Market context
SOL changed hands at $142 on Monday, up 2% on the day as bitcoin held $92,000 and ether traded near $3,130. The tape was green across majors. The interesting flow story sat beneath it. CryptoNews reported that spot ether ETFs bled $708 million across 14 consecutive sessions through early June, with rotation moving toward XRP and Solana products rather than back into BTC. That marks a shift from the Q1 pattern, when ether ETFs were absorbing the marginal institutional dollar.
Standard Chartered's research desk reaffirmed a $250 year-end target for SOL, the same call it carried through Q1's pullback. The bank's thesis leans on Solana's network revenue mix and the wave of tokenized-asset products being routed through its rails. The most concrete of those landed this week. Coinbase Asset Management is launching CUSHY, a tokenized credit fund, on Solana, Ethereum, and Base ahead of a Q2 rollout. Solana's inclusion alongside Ethereum and Base matters less for the fund's near-term TVL and more for the precedent: an asset manager of that scale picking Solana for a yield-bearing institutional product validates the chain's settlement story.
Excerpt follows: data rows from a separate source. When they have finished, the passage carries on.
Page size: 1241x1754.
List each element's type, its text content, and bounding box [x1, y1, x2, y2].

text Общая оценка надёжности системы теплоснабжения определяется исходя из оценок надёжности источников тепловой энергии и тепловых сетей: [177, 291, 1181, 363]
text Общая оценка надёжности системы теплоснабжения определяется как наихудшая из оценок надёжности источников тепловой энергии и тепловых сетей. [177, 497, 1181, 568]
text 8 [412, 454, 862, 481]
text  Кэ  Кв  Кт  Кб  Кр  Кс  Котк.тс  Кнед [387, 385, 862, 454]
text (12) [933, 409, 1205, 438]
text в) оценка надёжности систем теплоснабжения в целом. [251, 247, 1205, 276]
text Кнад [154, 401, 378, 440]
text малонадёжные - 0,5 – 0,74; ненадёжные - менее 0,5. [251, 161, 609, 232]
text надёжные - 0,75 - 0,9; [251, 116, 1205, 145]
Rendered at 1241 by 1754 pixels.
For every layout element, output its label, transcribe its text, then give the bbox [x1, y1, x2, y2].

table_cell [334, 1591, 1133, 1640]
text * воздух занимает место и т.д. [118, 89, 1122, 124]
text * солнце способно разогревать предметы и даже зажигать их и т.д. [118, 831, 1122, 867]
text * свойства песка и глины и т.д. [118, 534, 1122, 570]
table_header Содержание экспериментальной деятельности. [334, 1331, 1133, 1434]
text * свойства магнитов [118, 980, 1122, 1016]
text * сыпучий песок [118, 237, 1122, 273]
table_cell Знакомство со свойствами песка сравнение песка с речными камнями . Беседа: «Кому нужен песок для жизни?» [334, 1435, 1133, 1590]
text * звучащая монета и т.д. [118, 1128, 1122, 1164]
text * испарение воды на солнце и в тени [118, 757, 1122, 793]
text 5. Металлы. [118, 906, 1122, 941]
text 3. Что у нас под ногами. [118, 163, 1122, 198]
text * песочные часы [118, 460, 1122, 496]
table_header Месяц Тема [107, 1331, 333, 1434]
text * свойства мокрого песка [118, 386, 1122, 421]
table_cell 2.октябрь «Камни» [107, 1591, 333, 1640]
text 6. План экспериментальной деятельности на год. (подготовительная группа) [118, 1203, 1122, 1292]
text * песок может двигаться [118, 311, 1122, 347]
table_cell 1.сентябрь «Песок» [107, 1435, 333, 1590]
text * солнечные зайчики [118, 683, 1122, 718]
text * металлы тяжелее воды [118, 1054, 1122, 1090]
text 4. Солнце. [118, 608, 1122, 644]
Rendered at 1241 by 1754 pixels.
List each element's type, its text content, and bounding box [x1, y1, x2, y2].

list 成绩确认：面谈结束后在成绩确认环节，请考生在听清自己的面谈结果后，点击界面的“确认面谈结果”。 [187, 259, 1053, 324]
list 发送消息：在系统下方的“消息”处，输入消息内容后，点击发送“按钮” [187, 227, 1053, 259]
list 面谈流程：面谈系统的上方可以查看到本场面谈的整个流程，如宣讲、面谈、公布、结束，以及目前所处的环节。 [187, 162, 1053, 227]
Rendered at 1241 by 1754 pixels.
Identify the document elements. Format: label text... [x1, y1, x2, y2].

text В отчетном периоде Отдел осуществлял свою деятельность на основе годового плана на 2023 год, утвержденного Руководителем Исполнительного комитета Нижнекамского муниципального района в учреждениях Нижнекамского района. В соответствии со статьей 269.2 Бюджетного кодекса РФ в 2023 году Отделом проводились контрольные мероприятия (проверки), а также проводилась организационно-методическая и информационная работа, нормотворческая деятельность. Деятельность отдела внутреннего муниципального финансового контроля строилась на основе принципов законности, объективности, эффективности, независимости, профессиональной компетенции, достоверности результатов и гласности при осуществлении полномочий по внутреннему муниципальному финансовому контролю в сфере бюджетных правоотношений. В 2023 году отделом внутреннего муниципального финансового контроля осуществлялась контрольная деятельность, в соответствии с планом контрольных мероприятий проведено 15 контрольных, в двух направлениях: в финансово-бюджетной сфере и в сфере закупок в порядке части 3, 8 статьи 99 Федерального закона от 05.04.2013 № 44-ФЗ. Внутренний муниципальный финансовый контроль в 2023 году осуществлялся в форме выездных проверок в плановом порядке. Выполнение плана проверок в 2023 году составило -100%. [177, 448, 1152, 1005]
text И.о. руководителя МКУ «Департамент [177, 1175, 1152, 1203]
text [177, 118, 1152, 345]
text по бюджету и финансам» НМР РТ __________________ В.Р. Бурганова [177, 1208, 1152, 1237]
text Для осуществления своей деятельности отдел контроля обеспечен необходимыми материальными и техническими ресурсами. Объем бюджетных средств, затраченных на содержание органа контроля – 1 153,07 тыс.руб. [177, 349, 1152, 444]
Japan added another piece. SBI VC Trade added SOL to its regulated lending menu, opening borrow-lend flow from one of the more conservative venues in the region.
Technical setup
Price action since May has carved out a base near $140. SOL ran from the $60s back into the $200 zone in 2025, retraced through Q1, and stabilized in the low $60s before recovering across the rest of the year. The $142 print sits inside a three-week consolidation range, with the daily 50-day moving average flattening underneath at roughly $135 and the 200-day curling higher above $130. That's a coiled structure, not a breakout.